_Tasks to perform_.
**a)** In the post on the geodesic home sales model, what did R. Buckminster Fuller hope the geodesic dome would help address?
**b)** Copy out the passage of the post on the geodesic home sales model starting with "In the Critique" and going on through "the image above.".

_Selected excerpt_.
"""
Sales-model of a geodesic home
A meditation on design virtue and reward: This portable geodesic home model was used by door-to-door salesmen.
Now we know what Willy Loman sold.*

In the Critique of Practical Reason, Kant's argument for belief in God is that we must represent the highest good as a state of affairs in which everyone is happy because they are virtuous (5:113–114, 124). But neither the laws of nature nor our best efforts can guarantee that happiness will result from virtue. Therefore, Kant thought, we must conclude that the highest good is impossible -- and thereby fail to be motivated to virtue -- unless we postulate "the existence of a cause of nature, distinct from nature, which contains the ground of this connection, namely the exact correspondence of happiness with morality" (5:125), i.e. unless we posit the existence of God (cf. Rohlf, SEP).
As far as I'm concerned, meditation of this kind is prompted by the image above.
Famously, R. Buckminster Fuller hoped that the geodesic dome would help address the postwar housing crisis: geodesic homes are extremely strong for their weight, their "omnitriangulated" surfaces provide an inherently stable structure, and spheres enclose the greatest volume for the least surface area.
"""
_Entries taken from a collection_.
"""
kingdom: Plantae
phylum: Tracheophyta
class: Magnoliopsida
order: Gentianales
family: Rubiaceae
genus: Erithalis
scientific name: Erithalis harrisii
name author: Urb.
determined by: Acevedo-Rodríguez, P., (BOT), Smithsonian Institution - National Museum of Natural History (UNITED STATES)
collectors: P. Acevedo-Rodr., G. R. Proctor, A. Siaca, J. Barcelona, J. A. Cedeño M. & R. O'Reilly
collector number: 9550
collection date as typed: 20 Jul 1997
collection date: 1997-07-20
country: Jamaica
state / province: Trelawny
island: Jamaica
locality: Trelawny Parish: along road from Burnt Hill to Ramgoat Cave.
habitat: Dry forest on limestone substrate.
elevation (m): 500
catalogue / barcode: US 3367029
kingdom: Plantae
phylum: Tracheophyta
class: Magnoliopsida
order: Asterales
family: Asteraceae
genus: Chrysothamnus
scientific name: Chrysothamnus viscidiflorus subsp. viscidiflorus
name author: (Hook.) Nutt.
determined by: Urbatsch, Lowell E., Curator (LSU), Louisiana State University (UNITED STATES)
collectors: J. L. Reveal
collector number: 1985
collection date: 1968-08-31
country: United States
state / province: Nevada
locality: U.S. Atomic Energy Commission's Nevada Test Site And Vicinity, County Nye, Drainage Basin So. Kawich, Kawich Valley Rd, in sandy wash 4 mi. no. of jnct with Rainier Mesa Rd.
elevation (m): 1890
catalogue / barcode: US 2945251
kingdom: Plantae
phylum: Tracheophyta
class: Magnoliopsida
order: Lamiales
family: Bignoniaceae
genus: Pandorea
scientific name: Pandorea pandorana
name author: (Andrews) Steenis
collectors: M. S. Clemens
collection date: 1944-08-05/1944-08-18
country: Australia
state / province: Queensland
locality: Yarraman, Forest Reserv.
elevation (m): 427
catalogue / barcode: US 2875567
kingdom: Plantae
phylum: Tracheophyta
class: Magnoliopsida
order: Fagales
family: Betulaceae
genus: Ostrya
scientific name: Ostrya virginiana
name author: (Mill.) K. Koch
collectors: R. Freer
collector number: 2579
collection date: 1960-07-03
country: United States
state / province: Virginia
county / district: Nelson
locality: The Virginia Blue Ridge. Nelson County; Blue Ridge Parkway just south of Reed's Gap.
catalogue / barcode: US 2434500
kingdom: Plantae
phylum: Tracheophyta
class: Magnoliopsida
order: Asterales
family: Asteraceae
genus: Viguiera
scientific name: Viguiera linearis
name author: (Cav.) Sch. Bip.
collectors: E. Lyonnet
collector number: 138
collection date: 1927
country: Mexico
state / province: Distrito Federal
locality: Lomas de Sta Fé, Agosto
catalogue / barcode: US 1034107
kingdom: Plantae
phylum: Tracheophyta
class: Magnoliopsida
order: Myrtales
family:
"""
_Answers in order_.
**a)** The postwar housing crisis.

**b)**
In the Critique of Practical Reason, Kant's argument for belief in God is that we must represent the highest good as a state of affairs in which everyone is happy because they are virtuous (5:113–114, 124). But neither the laws of nature nor our best efforts can guarantee that happiness will result from virtue. Therefore, Kant thought, we must conclude that the highest good is impossible -- and thereby fail to be motivated to virtue -- unless we postulate "the existence of a cause of nature, distinct from nature, which contains the ground of this connection, namely the exact correspondence of happiness with morality" (5:125), i.e. unless we posit the existence of God (cf. Rohlf, SEP).
As far as I'm concerned, meditation of this kind is prompted by the image above.